Even something as benign or boring sounding, like visiting grandparents was a little different. I remember looks of pity when I told other kids I was going to my grandparents for vacation. I just neglected to mention they lived in another country.  On another continent.   I learned early on to fly alone to Germany. Then to negotiate the train from Frankfurt to Nurnberg and then finding my Opa at the Hauptbanhof.  Even at thirteen and fourteen. So traveling, even on my own has been in my blood and a habit for as long as I can remember.

So I've often felt a little out of sync.  It really began to hit me how much my version of travel and "normal" weren't, aren't exactly that.  There have been many times when I've expressed my interest in visiting places that don't show up on shiny travel brochures and gotten such strained smiles.  Comments like "that's not safe" or "we aren't that kind of people"  or "not a woman, certainly not alone...".  A kind of loneliness became normal.  Quiet.  I simply learned to be quiet.

That doesn't mean I gave up dreaming.  Plotting some might call it.  Watching, waiting, a little praying too.  Somehow I knew I couldn't possibly be the only one.  Oh, I knew I wasn't, but it sure felt that way sometimes. 

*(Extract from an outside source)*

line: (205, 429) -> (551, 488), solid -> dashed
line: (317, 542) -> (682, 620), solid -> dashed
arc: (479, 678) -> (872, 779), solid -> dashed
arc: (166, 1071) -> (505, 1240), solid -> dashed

Then the Camino.  Here were people who quite literally stepped out of "normal" and into another way.  Men, women, young, old, people who weren't afraid to meet the world full on.  To live in ways, many, at least here in the US couldn't (or perhaps I should say wouldn't) conceive of doing. 

Finally, I found home or could I say I found my tribal lands. We are tribe of nomads on the Camino.  For more than five weeks I slept in a different bed nearly every single night. Most of the time, I and my compadres on the road, weren't even sure where we might be sleeping for the night. I ate in different towns, with different people.  Yet in it's own lovely way it finally felt, well, like a home.  Even now, more than two months out, I find a comfort, knowing there are pilgrims out there.  On the road.  Pilgrims who will pick up in a few hours and walk forward.  Where to exactly doesn't matter.  Exactly with whom doesn't matter.  They will get to know still more people.  Tomorrow, on the road.  The tribe will continue.

I'm beginning to realize too,  how many other pilgrims moved with me when I was on the road. Other pilgrims were invested in me and my pilgrimage, without ever meeting.  Every day in Santiago at Mass, prayers of thanksgiving are said for those at the cathedral.  And prayers are said for those still on their way. How many pilgrims at home, were remembering, as I do now, their days on the road and pray for those currently walking.  How many pilgrims, lurk on Internet forums and wonder about those walking.  Wonder will it would be like?  And perhaps pray for those walking.  How many of us say prayers of thanksgiving for advice we've received from those who walked before us and shared their knowledge.  How many feet have trodden those routes over the years?

I almost wonder how much of the dust we breathe in on that road is partly dust of those who've gone before us, the dust of our pilgrim tribe.  Perhaps in a way that was part of what I smelled, all those years ago in my attic bedroom.  Reading my ancient National Geographics under the covers with bedside lamps or flashlights or however I could manage it on that night.  My nose already knew, the familiar smell of the dust of the road.  The smell of homecoming.